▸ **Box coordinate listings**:
______

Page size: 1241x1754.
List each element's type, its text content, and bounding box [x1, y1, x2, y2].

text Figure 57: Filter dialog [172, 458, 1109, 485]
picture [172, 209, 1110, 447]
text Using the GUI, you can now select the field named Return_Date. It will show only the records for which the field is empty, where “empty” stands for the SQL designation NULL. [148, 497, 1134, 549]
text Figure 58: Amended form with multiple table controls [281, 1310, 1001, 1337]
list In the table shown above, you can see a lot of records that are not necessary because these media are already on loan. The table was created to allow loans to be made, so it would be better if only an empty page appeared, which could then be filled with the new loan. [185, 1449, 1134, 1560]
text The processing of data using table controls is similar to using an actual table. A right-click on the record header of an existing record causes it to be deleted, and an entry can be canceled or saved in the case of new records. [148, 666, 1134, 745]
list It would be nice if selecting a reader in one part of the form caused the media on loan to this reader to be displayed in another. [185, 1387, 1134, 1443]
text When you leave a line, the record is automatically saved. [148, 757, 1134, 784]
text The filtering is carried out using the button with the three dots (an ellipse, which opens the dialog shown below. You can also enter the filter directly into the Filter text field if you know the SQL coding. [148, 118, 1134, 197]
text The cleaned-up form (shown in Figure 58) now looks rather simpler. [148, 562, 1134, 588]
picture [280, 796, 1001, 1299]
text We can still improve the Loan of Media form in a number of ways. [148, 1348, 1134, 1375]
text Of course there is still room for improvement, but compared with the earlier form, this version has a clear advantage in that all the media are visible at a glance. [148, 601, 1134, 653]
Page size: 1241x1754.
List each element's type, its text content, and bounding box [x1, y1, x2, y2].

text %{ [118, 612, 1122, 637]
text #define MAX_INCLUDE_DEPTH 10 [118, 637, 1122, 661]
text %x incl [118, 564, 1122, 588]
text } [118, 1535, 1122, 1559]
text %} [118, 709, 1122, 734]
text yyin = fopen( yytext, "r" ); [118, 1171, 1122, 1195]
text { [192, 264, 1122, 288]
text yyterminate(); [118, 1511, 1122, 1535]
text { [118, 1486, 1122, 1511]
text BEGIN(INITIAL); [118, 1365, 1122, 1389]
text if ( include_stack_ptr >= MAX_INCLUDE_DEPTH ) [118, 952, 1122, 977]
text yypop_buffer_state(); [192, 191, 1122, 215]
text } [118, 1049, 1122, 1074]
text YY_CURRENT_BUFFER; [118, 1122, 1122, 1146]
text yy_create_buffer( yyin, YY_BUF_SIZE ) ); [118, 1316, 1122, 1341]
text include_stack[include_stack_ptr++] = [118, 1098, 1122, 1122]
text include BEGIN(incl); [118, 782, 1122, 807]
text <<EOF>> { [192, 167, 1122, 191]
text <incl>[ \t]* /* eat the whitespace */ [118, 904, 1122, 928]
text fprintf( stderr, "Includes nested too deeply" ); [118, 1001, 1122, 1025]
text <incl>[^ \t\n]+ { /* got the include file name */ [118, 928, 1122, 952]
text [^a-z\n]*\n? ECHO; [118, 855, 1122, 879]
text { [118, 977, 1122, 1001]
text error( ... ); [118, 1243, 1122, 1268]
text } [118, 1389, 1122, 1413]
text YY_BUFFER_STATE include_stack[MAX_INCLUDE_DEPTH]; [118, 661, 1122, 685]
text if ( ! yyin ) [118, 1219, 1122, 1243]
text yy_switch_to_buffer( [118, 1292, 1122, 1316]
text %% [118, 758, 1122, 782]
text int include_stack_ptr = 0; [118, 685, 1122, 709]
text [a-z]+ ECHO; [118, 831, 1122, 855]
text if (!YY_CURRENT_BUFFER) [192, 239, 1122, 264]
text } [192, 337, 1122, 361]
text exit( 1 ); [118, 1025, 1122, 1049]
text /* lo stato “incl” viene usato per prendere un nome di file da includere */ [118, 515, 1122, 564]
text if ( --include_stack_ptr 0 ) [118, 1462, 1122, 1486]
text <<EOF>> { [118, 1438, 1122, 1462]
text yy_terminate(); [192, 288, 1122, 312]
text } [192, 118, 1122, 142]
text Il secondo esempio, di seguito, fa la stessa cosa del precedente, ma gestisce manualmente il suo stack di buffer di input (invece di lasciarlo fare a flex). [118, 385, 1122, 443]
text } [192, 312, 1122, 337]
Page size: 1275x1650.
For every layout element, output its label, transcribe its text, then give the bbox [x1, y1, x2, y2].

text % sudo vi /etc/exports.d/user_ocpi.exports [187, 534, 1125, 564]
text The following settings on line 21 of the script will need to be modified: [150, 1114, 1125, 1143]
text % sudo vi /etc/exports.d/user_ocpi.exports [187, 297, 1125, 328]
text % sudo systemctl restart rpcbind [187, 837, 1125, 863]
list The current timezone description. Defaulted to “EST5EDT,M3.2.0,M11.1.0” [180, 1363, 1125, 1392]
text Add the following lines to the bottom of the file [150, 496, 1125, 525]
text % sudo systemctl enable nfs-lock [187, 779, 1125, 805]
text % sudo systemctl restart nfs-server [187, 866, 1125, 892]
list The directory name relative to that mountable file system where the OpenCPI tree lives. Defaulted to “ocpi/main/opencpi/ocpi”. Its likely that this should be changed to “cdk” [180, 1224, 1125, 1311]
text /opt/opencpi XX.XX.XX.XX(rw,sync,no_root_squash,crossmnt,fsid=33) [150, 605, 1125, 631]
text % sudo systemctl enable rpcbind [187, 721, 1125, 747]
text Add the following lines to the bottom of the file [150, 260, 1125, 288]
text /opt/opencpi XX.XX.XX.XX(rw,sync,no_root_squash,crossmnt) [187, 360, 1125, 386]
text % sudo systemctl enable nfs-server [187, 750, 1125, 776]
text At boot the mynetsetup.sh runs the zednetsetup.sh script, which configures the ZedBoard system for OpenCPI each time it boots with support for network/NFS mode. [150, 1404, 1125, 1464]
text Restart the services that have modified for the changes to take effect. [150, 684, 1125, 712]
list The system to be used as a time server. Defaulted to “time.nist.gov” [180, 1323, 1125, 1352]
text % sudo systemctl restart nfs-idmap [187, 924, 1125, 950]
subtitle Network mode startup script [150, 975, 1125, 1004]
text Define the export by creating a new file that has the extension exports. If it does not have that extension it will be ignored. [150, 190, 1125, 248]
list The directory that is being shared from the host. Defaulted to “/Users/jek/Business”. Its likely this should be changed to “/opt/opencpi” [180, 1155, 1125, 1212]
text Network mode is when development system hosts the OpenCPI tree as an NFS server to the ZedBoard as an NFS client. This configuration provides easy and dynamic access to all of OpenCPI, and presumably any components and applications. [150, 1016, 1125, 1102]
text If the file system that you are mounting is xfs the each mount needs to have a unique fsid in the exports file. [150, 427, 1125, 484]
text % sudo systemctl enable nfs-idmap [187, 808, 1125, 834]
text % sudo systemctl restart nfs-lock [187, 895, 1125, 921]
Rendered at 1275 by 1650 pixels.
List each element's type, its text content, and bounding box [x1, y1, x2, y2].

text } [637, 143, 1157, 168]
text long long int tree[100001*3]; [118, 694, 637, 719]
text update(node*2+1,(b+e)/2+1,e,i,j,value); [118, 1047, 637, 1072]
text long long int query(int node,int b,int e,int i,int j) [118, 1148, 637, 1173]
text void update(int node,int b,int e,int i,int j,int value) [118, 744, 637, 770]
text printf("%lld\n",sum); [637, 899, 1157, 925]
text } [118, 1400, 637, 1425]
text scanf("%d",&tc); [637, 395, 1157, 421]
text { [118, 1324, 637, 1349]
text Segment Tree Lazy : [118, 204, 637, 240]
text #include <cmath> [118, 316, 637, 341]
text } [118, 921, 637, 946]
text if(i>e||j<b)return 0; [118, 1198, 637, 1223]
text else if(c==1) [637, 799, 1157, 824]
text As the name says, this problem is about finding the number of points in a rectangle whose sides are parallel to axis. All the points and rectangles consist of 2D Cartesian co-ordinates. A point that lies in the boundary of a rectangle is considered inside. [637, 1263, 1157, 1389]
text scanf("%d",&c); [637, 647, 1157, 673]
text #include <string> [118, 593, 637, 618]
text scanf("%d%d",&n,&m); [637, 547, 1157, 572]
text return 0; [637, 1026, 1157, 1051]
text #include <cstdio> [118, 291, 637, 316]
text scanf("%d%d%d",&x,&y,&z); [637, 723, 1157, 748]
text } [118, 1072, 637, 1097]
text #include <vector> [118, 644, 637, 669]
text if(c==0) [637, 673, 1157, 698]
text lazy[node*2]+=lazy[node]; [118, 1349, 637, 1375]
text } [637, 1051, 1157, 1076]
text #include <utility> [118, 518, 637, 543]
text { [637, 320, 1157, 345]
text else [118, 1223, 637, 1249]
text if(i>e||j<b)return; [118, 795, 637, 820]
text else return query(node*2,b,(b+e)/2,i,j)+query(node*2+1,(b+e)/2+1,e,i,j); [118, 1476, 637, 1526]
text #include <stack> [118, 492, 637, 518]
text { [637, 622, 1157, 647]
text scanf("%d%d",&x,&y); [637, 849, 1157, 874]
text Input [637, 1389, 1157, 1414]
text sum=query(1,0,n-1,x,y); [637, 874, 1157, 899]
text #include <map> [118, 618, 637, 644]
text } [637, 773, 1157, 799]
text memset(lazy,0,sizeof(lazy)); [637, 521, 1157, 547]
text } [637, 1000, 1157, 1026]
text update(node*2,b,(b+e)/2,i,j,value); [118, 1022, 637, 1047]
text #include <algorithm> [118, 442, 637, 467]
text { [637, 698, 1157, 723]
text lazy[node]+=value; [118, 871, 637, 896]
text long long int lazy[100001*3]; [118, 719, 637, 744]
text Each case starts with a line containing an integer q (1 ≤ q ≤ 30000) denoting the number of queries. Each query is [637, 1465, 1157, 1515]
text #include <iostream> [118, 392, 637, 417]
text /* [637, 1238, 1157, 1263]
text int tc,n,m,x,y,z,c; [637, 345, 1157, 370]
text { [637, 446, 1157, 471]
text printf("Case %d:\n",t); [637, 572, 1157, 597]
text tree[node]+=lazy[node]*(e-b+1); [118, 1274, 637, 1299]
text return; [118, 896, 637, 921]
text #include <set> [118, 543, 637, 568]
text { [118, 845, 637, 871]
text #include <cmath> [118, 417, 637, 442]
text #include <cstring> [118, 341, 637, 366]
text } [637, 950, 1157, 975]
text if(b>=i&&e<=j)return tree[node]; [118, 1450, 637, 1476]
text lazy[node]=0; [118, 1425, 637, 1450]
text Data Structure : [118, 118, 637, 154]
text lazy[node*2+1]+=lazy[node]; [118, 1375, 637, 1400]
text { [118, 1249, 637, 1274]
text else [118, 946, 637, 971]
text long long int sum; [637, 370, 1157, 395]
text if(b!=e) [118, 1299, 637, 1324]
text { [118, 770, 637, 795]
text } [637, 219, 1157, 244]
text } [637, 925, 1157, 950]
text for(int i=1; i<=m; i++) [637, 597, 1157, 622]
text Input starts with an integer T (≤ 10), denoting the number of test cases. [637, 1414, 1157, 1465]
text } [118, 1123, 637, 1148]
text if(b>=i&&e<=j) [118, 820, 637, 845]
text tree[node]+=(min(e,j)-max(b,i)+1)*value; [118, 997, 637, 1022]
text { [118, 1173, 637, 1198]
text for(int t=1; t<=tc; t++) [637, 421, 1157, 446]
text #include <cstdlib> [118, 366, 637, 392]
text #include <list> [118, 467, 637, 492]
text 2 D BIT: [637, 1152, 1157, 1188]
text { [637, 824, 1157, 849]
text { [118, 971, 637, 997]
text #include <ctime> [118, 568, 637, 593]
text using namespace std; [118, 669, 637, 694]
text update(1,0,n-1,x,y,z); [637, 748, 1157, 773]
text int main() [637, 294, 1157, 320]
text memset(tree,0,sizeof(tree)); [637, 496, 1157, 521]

______

▸ **REQUIREMENT**:
Copy the lines of the records word for word, starting at the line containing "text Figure 57: Filter" and ending at the line containing "text The processing", with both of those lines included.

▸ **FULL RESPONSE**:
text Figure 57: Filter dialog [172, 458, 1109, 485]
picture [172, 209, 1110, 447]
text Using the GUI, you can now select the field named Return_Date. It will show only the records for which the field is empty, where “empty” stands for the SQL designation NULL. [148, 497, 1134, 549]
text Figure 58: Amended form with multiple table controls [281, 1310, 1001, 1337]
list In the table shown above, you can see a lot of records that are not necessary because these media are already on loan. The table was created to allow loans to be made, so it would be better if only an empty page appeared, which could then be filled with the new loan. [185, 1449, 1134, 1560]
text The processing of data using table controls is similar to using an actual table. A right-click on the record header of an existing record causes it to be deleted, and an entry can be canceled or saved in the case of new records. [148, 666, 1134, 745]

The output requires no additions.